To support such migrations from on premise to the cloud, Google has been working on the automation of the process for a few years now. They set up the Database Migration Service environment for this purpose. Initially, their focus was on homogeneous migrations, whereby source and purpose databases use the same database engine (PostgreSQL, MySQL or SQL Server). Today, more than eighty five percent of migrations are made and launched in less than an hour using Database Migration Service.
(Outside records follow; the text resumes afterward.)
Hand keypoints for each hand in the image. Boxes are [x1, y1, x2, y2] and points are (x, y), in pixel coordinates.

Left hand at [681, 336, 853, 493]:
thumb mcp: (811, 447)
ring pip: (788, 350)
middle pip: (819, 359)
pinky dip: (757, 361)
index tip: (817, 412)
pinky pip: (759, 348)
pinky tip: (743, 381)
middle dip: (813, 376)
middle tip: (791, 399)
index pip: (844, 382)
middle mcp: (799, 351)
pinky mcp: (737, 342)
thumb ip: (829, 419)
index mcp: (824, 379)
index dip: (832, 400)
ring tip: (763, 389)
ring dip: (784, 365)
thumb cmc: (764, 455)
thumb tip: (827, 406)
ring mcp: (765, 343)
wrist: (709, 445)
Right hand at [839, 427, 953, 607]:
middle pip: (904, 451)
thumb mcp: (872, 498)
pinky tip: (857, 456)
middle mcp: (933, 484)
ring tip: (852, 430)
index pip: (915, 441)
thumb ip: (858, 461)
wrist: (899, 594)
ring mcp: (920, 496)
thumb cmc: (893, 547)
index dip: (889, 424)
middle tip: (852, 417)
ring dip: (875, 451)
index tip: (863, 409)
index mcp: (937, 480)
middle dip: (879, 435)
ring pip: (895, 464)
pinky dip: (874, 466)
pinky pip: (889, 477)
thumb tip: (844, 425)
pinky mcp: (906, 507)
Google announced at The Data Summit in April that, from now on, they would support automated migration from Oracle to PostgreSQL in preview. You can count on a reliable and serverless solution, which means you don’t need to assign resources to the migration task, or predict how many resources it will need. It can transfer your data on a large scale and with low latency from Oracle databases to Cloud SQL for PostgreSQL, which should lead to minimal downtime at the changeover and minimal disruption of both your applications and customers.
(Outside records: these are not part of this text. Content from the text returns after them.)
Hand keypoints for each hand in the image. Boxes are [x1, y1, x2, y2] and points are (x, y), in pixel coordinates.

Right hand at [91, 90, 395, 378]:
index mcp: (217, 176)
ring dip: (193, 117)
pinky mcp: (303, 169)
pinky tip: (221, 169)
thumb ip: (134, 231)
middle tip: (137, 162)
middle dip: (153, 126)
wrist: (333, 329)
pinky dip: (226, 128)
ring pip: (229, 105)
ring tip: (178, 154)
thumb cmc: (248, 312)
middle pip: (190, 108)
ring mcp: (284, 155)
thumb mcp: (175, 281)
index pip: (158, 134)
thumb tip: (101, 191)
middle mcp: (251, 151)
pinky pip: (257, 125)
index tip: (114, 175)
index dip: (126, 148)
Providing this service for Oracle systems is not just an expansion of their services to yet another database environment. It is, however, a clear message that Google is after a top three position in the database market. Look at this diagram from Gartner:
You can see that between 2015 and today, Google has risen to fourth place in terms of market share and now effectively has Oracle in its sights. They also, clearly, feel strong enough to compete in the most demanding market there is in terms of databases. The best proof, arguably, that Google’s offer has matured. Knowing how big the Oracle business is today, it should make for an interesting development in the time to come.
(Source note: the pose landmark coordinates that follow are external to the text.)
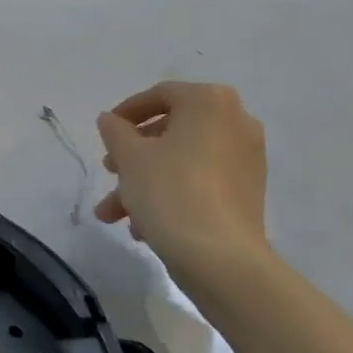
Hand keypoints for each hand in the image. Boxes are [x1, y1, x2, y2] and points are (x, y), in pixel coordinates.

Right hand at [94, 82, 268, 284]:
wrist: (221, 258)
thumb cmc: (170, 191)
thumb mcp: (129, 156)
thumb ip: (115, 130)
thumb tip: (111, 121)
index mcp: (209, 102)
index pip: (160, 95)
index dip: (126, 112)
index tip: (105, 132)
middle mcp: (235, 122)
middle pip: (171, 131)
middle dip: (133, 154)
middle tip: (109, 171)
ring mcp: (246, 159)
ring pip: (182, 161)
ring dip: (144, 181)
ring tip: (114, 214)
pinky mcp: (248, 193)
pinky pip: (201, 181)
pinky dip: (172, 193)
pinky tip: (143, 226)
… but also all other database markets
In recent years, Google has already invested heavily in supporting database migrations, including a series of tools to automate and simplify those processes. They are all separate initiatives that, since April, have been brought together under one umbrella approach: the Database Migration Program. The program is meant for the migration of existing open source and proprietary databases, both on premise and in the cloud, to Google Cloud’s managed database services. The Database Migration Program provides access to assessments, tooling, best practices and resources in the network of specialised database technology partners. The program also offers special incentive funding to compensate for migration costs, enabling customers to migrate their databases to Google Cloud in a quick and cost-effective way.
The uniqueness of this program is the fact that you have access to a one-stop shop for everything related to database migrations. You can break down your migrations into smaller sprints and perform one migration after another, so you can obtain business results more quickly. With the Database Migration Program, you can accelerate your transition from on premise, or other clouds, or self-managed databases to Cloud SQL, Cloud Spanner, Memorystore, Firestore , and Cloud Bigtable.
As the quote above indicates, it helps companies create space in both the time and resources that are needed to realise their digital transformation goals without being plagued by uncertain timelines and high costs.
The Database Migration Program accompanies you from initial assessment and planning phases to the final migration with the expert help of qualified database partners.
It has been another Data Cloud Summit edition worth mentioning, if you ask us. Most of all, it tells us that Google is truly aiming for the top position in data processing. Although there is still a lot of work to be done before Gartner can put them at number one, the foundations and the vision are already there. We are looking forward to the future, are you?